I received an email from a woman I have been corresponding with for a year or so. She is struggling with caring for her mother in law, in her home, and dealing with the roller coaster feelings of waiting for death to arrive. As a care giver she is tired, angry at life’s turn of events, frustrated, and concerned for her husband’s reactions and ability to care for his mom. All normal feelings yet extremely difficult to navigate on a day to day, month to month and, at this point for her, year to year basis.
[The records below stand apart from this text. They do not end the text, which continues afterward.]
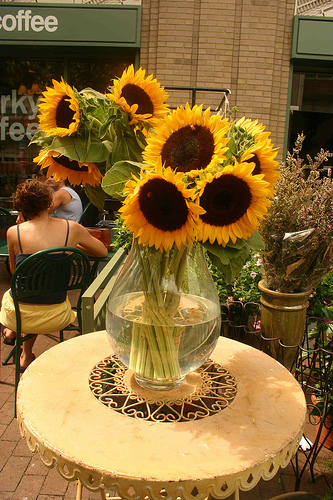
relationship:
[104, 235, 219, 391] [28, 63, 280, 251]
vase holding sunflowers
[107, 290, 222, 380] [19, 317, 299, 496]
water on table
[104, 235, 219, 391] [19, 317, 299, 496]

With her permission, I am posting part of one of her heart felt letters because there are many families coping with the care and approaching death of a person close to them. The anguish shown here is happening across this country. It shows the holes in our health care system--if you aim for treatment, have health insurance or Medicare, doors and financial assistance can usually be opened. If custodial care is what is needed most health care doors are closed. In-home shift care, which would be most comforting and is generally needed to assist the family care giver, is expensive under private pay and almost not existent through insurance or Medicare. There is a large financial gap between who is eligible for medicaid and who can afford the cost of in-home care or even nursing facility care. The result of this lack of supportive care is people living, or shall I say exiting, in stressful, no end in sight but eventual death, situations.
I imagine hearing you, the reader, question, “But what about the home health care and hospice care that is provided through Medicare for these families?” Well, it is not that simple. In order to be eligible for Medicare Home Health Care, a person must meet the medical requirements which show continuing signs of improvement. The medical requirement for Medicare Hospice is that the patient must show continuing signs of deterioration. Unfortunately, there are a lot of people that only show the continuing slow decline that simply old age presents: the decline that leaves some of us incapacitated for months and maybe years. It is possible to become incapacitated to the point that we cannot be responsible for the daily tasks of living yet do not have a medical condition that responds to active treatment required by home health or a condition that has death approaching within months as required by hospice.
Enough of my soapbox. Please post your thoughts concerning the following letter:
Barbara,
I wanted to tell you a couple of things. It is still a situation here where my poor spouse is losing his grip, patience, and his mind. MIL (short for Mother In-Law, the patient) is not bedridden although she could easily be because he (patient’s son and spouse to the person writing this email) still insists on keeping her up and moving.
She seems to be so incredibly frail now (70 pounds) and he is so spent he lets her sit in her recliner chair and really does not move her to the toilet or change her much. No point he feels. Like a toddler she gets upset when the aide comes to give her a bath. She eats small portions still and constipation is an ongoing ordeal. Husband has noticed that Ensure makes her constipated.
A friend is also taking care of her mom for like 6-8 years now. She had to quit her job to care for her. Her mom decided back at one point that it was too hard to move and walk so she decided to stay in bed. My friend said it is actually much easier now to care for her. She uses tab diapers, an aide cleans her up and my friend gives her mom finger foods on a tray in bed.
When she made that suggestion to my husband he said he just “refuses to do this”. I made a joke about he and God having a tug of war with her. Like God is pulling (evidenced by her not wanting to eat much of the time) and he sitting there encouraging her to eat.
I verbalized this morning something when he got philosophical about waiting in life for things... waiting to grow up, waiting to drive, waiting in line for something, waiting to be old enough to have a beer or a drink, waiting for a date, for school, for employment, for retirement... and then waiting to die. That’s what we are doing. Waiting for her to die.
I did some checking on Medicaid and tossed ideas to him and he did tell a social worker a few weeks ago that he may give up when she cannot move. It seems that Medicaid is hard to find out because I get so many different answers from so many different people who say they understand it.
Anyway… we are losing our grip. I got in the shower yesterday and was almost finished when I realized I had not washed my hair. I lost it for a day. He is losing it daily and I hate to see him like this.
This is the most difficult journey I have ever had in my whole life.